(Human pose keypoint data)
================================

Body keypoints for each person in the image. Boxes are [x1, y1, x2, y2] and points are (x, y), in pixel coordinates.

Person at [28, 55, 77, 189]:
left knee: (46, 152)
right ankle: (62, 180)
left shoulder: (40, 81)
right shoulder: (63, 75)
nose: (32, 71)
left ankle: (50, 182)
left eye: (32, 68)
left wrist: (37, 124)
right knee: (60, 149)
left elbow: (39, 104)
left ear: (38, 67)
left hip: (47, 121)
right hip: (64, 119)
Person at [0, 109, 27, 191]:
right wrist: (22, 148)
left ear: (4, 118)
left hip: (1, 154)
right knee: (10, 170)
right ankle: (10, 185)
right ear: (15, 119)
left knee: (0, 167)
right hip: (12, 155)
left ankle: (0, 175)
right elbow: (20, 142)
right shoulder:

================================

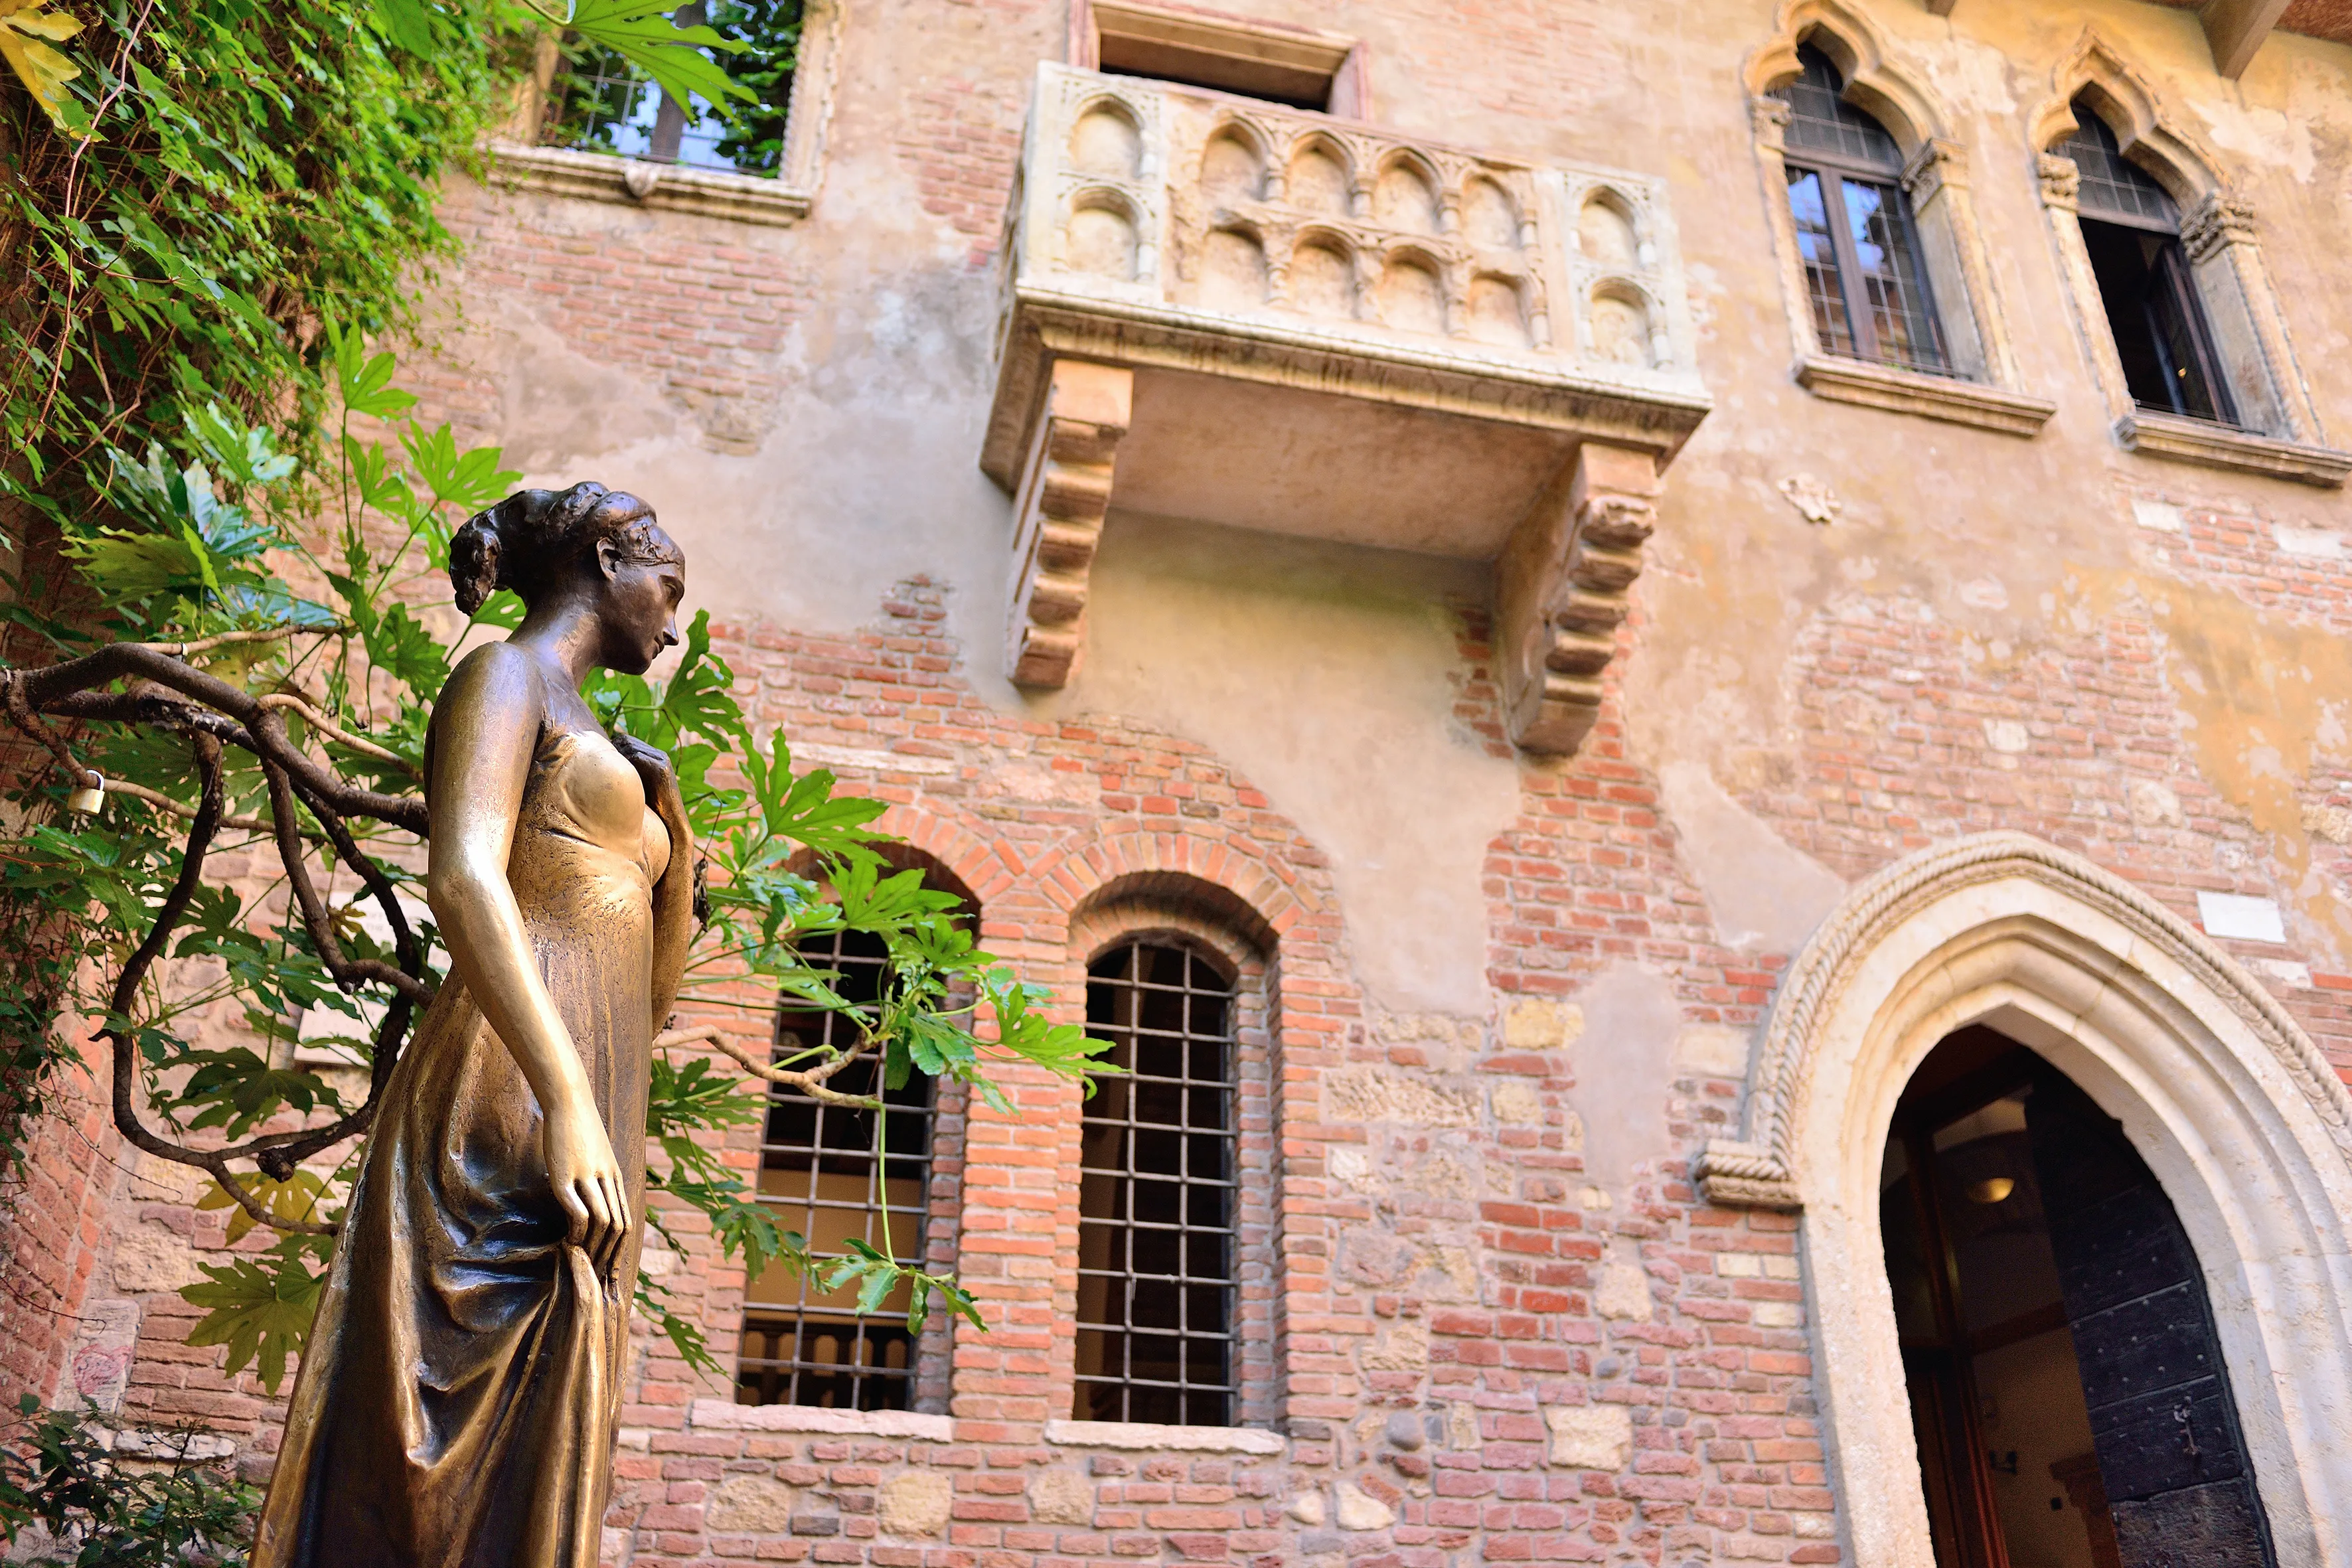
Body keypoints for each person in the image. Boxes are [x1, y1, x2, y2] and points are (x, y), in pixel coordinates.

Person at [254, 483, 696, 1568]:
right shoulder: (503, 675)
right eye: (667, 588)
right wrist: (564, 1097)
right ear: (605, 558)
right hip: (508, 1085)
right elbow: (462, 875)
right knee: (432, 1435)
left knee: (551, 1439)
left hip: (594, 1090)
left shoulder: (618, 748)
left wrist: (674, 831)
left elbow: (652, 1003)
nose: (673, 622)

================================

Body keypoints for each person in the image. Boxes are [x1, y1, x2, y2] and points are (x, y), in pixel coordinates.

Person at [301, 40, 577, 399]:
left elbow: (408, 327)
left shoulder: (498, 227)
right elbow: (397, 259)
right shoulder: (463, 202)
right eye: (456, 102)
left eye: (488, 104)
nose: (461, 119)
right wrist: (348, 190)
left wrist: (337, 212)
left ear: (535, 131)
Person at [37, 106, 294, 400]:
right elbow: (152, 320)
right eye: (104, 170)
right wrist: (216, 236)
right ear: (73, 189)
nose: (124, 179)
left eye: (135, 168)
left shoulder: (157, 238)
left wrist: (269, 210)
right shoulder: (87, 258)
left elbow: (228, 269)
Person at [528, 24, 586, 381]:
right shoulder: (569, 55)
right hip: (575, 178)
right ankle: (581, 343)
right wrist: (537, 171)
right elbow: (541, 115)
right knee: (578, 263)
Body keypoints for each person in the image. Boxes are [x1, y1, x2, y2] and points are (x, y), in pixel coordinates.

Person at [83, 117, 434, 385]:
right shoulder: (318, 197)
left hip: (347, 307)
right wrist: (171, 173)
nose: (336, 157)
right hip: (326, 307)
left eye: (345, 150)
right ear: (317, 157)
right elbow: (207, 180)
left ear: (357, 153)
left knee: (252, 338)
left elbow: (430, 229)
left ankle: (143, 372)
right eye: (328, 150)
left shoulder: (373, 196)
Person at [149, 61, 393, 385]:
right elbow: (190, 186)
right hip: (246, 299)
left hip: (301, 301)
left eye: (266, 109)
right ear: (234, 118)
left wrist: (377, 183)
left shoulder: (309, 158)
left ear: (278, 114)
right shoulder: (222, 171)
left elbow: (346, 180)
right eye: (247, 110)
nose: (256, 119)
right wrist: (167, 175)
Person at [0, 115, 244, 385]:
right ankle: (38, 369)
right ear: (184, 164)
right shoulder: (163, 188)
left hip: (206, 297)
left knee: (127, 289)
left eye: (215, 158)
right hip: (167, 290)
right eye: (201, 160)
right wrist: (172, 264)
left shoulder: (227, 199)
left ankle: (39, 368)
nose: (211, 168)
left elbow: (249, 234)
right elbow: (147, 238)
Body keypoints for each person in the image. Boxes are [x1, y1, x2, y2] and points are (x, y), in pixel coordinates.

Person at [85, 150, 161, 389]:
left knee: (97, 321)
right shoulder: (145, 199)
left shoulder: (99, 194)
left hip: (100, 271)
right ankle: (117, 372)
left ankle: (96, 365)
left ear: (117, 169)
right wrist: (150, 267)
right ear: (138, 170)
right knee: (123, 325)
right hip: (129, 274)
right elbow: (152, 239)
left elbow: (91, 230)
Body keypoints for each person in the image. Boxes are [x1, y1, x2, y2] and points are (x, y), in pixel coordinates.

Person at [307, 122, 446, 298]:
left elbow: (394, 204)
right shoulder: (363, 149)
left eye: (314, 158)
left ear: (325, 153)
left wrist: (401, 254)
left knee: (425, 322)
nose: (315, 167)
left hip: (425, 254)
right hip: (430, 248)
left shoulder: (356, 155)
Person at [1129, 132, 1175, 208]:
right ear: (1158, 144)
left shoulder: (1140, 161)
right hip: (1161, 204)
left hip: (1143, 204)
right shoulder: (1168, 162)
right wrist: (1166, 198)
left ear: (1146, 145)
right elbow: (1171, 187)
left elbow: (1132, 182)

================================

• _YOUR OBJECTIVE_
Whenever a line of the entries contains the string "ankle", copy that line.

• _RESPONSE FOR THIS EXERCISE_
right ankle: (62, 180)
left ankle: (50, 182)
right ankle: (10, 185)
left ankle: (0, 175)
right ankle: (581, 343)
left ankle: (143, 372)
right ankle: (38, 369)
left ankle: (39, 368)
right ankle: (117, 372)
left ankle: (96, 365)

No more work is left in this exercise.